Thursday, May 30, 2002

I read an interesting article in today's Chicago Tribune. The article mentions the controversy that started when Ken Caminiti admitted in a Sports Illustrated article that he used steroids during his MVP season. The Tribune article basically debates whether or not Major League Baseball should do random screenings for steroids. As of right now the NFL and NBA screen it's players for steroids, and the IOC tests Olympic athletes. It's part of Major League Baseball's collective bargaining agreement not to test players for steroids.. The players' union is against it. Both Ken Caminiti and Jose Canseco said that steroid use is very common in baseball. Some of the players in the article mention that it would be good to screen for steroids. Undoubtedly these must be players who don't use steroids. The one player in the article who says that Major League Baseball shouldn't want to test for steroids is Mark Grace, who says that more steroid use leads to more home runs, which is exciting for fans and good for baseball. Fewer home runs would be detrimental to Major League Baseball.

So there it is. Should Major League Baseball start testing for steroids? My opinion is yes, they should, and let me tell you why. First, I would rather see fewer home runs hit and know that the athletes who hit them didn't use performance enhancing substances than to see a bunch of home runs and know that at least some of those people are juiced up. It's not an amazing feat if the people couldn't do it on their own. Second, it would level the playing field. It's not really fair to the players who don't want to risk their health that other players who are willing to take that risk become better and faster, and better players. It's not fair that someone who is trying to be a healthy athlete is perceived as inferior to an athlete who is full of steroids, especially if we as fans don't know who those enhanced athletes are. Third, and I could have heard this on the Jim Rome Show a couple of years ago but I totally agreed with it, that if there are too many home runs they won't be exciting anymore. So if what Mark Grace says is true and the people who watch baseball watch specifically for home runs, if home runs become common place Major League Baseball will need somehting else to keep those fans.
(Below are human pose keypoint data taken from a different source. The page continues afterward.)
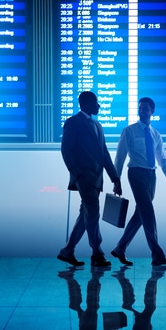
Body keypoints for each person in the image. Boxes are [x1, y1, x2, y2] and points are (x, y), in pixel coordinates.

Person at [58, 91, 122, 268]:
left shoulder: (98, 126)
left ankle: (67, 251)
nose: (98, 105)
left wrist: (115, 177)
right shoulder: (73, 122)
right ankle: (97, 253)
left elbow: (104, 154)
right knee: (93, 213)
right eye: (95, 102)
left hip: (96, 178)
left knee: (85, 215)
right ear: (85, 103)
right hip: (84, 177)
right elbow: (67, 150)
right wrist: (77, 173)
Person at [111, 97, 166, 267]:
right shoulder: (129, 131)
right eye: (140, 108)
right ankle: (157, 254)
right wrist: (116, 180)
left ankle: (120, 248)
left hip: (151, 176)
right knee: (148, 212)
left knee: (140, 215)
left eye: (146, 108)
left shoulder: (155, 134)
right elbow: (120, 156)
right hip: (136, 174)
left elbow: (163, 159)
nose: (142, 111)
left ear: (152, 111)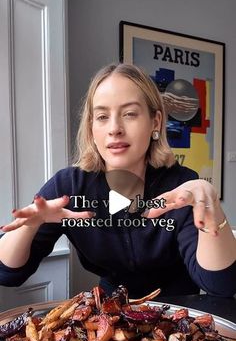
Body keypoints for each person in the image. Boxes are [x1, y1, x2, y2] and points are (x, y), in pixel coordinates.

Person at [0, 63, 235, 298]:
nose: (114, 129)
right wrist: (30, 225)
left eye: (130, 114)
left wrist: (211, 205)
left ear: (155, 121)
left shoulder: (183, 186)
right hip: (109, 318)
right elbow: (8, 274)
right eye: (102, 116)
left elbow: (220, 285)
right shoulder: (69, 186)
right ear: (92, 127)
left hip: (179, 318)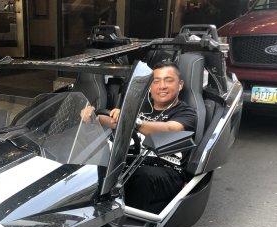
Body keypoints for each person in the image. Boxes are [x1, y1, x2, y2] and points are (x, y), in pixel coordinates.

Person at [81, 61, 197, 213]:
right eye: (156, 81)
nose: (162, 86)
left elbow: (170, 128)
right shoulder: (140, 108)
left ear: (180, 85)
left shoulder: (186, 112)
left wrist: (133, 120)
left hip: (166, 170)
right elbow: (113, 121)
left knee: (141, 176)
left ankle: (123, 219)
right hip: (129, 162)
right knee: (93, 168)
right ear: (150, 86)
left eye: (168, 80)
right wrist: (93, 117)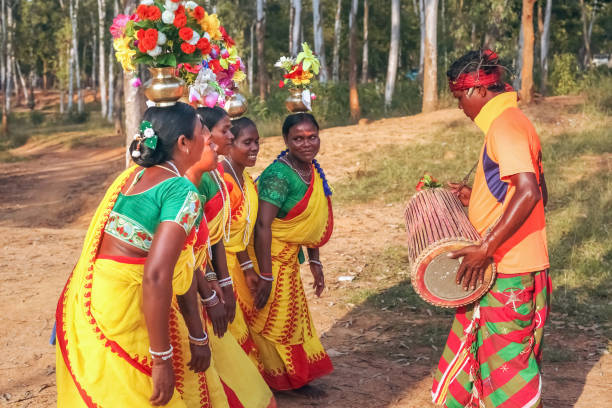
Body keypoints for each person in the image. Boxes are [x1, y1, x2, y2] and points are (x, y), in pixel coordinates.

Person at [56, 103, 213, 407]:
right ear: (183, 143)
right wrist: (161, 360)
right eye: (202, 131)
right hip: (124, 307)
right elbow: (156, 275)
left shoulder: (133, 176)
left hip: (97, 295)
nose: (208, 137)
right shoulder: (180, 190)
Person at [432, 50, 551, 408]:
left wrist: (485, 247)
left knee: (507, 369)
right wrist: (477, 197)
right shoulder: (507, 122)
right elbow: (533, 190)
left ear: (477, 92)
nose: (459, 108)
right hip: (502, 263)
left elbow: (529, 191)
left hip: (509, 267)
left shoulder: (507, 125)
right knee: (487, 357)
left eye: (458, 98)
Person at [187, 107, 276, 408]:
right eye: (226, 130)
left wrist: (223, 283)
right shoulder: (197, 180)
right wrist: (212, 289)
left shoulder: (214, 173)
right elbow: (191, 248)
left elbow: (217, 236)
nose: (230, 135)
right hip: (189, 279)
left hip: (206, 275)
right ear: (202, 135)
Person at [247, 113, 334, 398]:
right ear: (286, 140)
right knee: (274, 320)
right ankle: (274, 379)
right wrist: (266, 274)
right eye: (298, 138)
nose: (307, 144)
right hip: (268, 257)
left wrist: (315, 260)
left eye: (312, 137)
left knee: (292, 319)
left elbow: (311, 223)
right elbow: (262, 225)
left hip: (287, 259)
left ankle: (292, 376)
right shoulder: (279, 176)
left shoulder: (311, 169)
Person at [220, 117, 264, 370]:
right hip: (220, 271)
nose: (255, 148)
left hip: (237, 267)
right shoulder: (221, 181)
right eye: (247, 142)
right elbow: (216, 238)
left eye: (257, 142)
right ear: (229, 144)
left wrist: (248, 269)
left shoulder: (246, 181)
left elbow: (241, 233)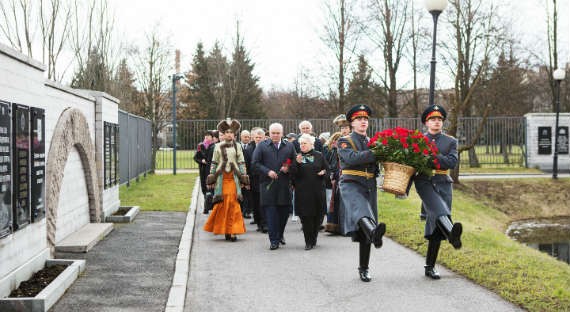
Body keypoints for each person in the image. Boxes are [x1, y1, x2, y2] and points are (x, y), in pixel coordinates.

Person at [337, 104, 386, 282]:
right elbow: (351, 159)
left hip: (369, 185)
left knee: (367, 224)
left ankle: (364, 268)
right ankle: (374, 234)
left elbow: (375, 163)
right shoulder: (344, 141)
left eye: (365, 118)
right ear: (352, 122)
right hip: (351, 183)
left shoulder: (372, 141)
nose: (363, 121)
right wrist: (375, 153)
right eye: (359, 119)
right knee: (361, 212)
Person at [414, 105, 463, 279]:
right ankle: (452, 235)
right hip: (425, 182)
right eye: (433, 119)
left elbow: (451, 162)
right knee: (441, 214)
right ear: (426, 122)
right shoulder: (418, 139)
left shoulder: (450, 141)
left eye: (440, 120)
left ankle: (430, 267)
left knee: (436, 225)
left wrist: (430, 156)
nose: (437, 122)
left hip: (443, 183)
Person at [252, 123, 297, 250]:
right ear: (269, 134)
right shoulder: (262, 146)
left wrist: (288, 168)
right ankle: (274, 240)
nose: (276, 135)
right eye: (273, 133)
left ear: (282, 133)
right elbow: (255, 164)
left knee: (283, 214)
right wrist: (267, 171)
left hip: (284, 186)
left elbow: (294, 163)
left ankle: (280, 234)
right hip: (268, 186)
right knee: (271, 215)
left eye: (278, 133)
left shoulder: (289, 146)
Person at [203, 118, 249, 242]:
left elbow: (241, 162)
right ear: (223, 133)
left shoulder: (238, 146)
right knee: (223, 204)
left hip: (234, 178)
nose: (229, 134)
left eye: (231, 132)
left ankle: (233, 231)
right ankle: (225, 230)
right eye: (227, 132)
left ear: (234, 134)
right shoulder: (217, 146)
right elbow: (213, 162)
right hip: (221, 179)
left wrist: (244, 178)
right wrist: (211, 179)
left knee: (233, 203)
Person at [291, 134, 328, 250]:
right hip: (303, 192)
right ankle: (308, 242)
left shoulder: (319, 156)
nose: (302, 145)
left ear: (311, 144)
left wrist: (324, 173)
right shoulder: (298, 157)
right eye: (300, 144)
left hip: (317, 191)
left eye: (304, 143)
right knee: (306, 218)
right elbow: (292, 174)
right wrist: (296, 163)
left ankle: (314, 238)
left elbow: (328, 169)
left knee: (317, 217)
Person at [324, 114, 351, 234]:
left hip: (350, 174)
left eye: (346, 128)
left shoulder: (354, 140)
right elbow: (330, 160)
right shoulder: (336, 142)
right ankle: (337, 227)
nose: (344, 130)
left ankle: (348, 227)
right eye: (342, 128)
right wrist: (332, 173)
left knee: (348, 202)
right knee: (337, 201)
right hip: (337, 175)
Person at [244, 127, 268, 233]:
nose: (258, 139)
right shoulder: (249, 149)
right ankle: (259, 222)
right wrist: (247, 181)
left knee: (265, 202)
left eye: (260, 137)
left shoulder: (268, 147)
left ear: (264, 137)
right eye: (256, 137)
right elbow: (247, 166)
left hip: (265, 179)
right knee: (256, 203)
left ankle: (265, 223)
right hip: (254, 180)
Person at [193, 130, 214, 214]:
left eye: (209, 135)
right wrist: (201, 160)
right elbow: (195, 157)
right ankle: (206, 206)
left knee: (211, 188)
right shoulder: (200, 145)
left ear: (212, 137)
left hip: (211, 170)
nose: (207, 137)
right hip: (203, 170)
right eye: (206, 135)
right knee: (204, 188)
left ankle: (209, 206)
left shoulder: (214, 146)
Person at [239, 130, 252, 219]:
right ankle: (239, 211)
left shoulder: (251, 147)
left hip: (249, 174)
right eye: (245, 137)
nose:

And that's another thing, and this may offend some non-true baseball watchers who read this. I believe that true baseball fans do not watch baseball specifically to see home runs, and that those people who only think baseball is exciting when a home run is hit isn't a true baseball fan and their input shouldn't matter. There are so many other exciting things about baseball. The diving catch in the outfield. A non-routine double play. A stolen base. A wild pitch that allows a runner to score. When the bases are loaded and there are 2 outs and it's the bottom of the ninth with the score tied, and the count is 3 and 2. The odd funny error. The race to first base: Who will get there sooner -- the runner or the ball? These are all things that make baseball exciting. Those who only watch for home runs don't know the game, don't appreciate the game. So I think it would be a shame if Major League Baseball doesn't start testing for steroids just because they might lose some of the pseudo-fans who think the only thing exciting about baseball is the home runs. I'm not saying that home runs aren't exciting, they are. But they aren't the only exciting aspect of the sport. Of course Major Leage Baseball doesn't want to lose those "fans", they would lose money. I understand that. I'm not stupid. I don't know when this collective bargaining agreement is up. It will be interesting to see what happens re: the steroid issue when negotiations become hot and heavy.